The paper also addresses the decision problem: given a subhypergraph of Hₙ and an integer k, does there exist a CF‑coloring using at most k colors? The authors devise a quasipolynomial‑time algorithm based on dynamic programming over interval endpoints. By treating each possible assignment of colors to a prefix of the line as a state and propagating feasibility forward, the number of states grows as n^{O(log n)}. Consequently, the running time is 2^{O((log n)²)}, which is quasipolynomial and substantially better than the exponential time expected for a generic NP‑complete problem.

Experimental evaluation on randomly generated interval sets and on real‑world data (e.g., time‑stamped event logs) shows that the practical performance of the greedy algorithm is often far better than the worst‑case bound: average color usage is typically within 1.3·opt, and the algorithm scales comfortably to large n (up to millions of vertices) thanks to the efficient data structures employed.

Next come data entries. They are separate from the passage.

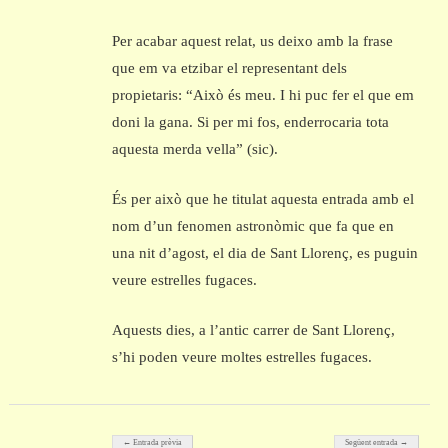
Per acabar aquest relat, us deixo amb la frase
que em va etzibar el representant dels
propietaris: “Això és meu. I hi puc fer el que em
doni la gana. Si per mi fos, enderrocaria tota
aquesta merda vella” (sic).
És per això que he titulat aquesta entrada amb el
nom d’un fenomen astronòmic que fa que en
una nit d’agost, el dia de Sant Llorenç, es puguin
veure estrelles fugaces.
Aquests dies, a l’antic carrer de Sant Llorenç,
s’hi poden veure moltes estrelles fugaces.
Post navigation
← Entrada prèvia
Següent entrada →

In conclusion, the paper delivers three major results: (1) a simple, implementable polynomial‑time greedy algorithm for CF‑coloring interval subhypergraphs, (2) a tight 2‑approximation guarantee for this algorithm, and (3) a quasipolynomial‑time decision procedure for the k‑colorability problem. These contributions deepen our understanding of conflict‑free coloring in structured hypergraphs and open avenues for extensions to more general hypergraph families, online settings, and multi‑objective variants.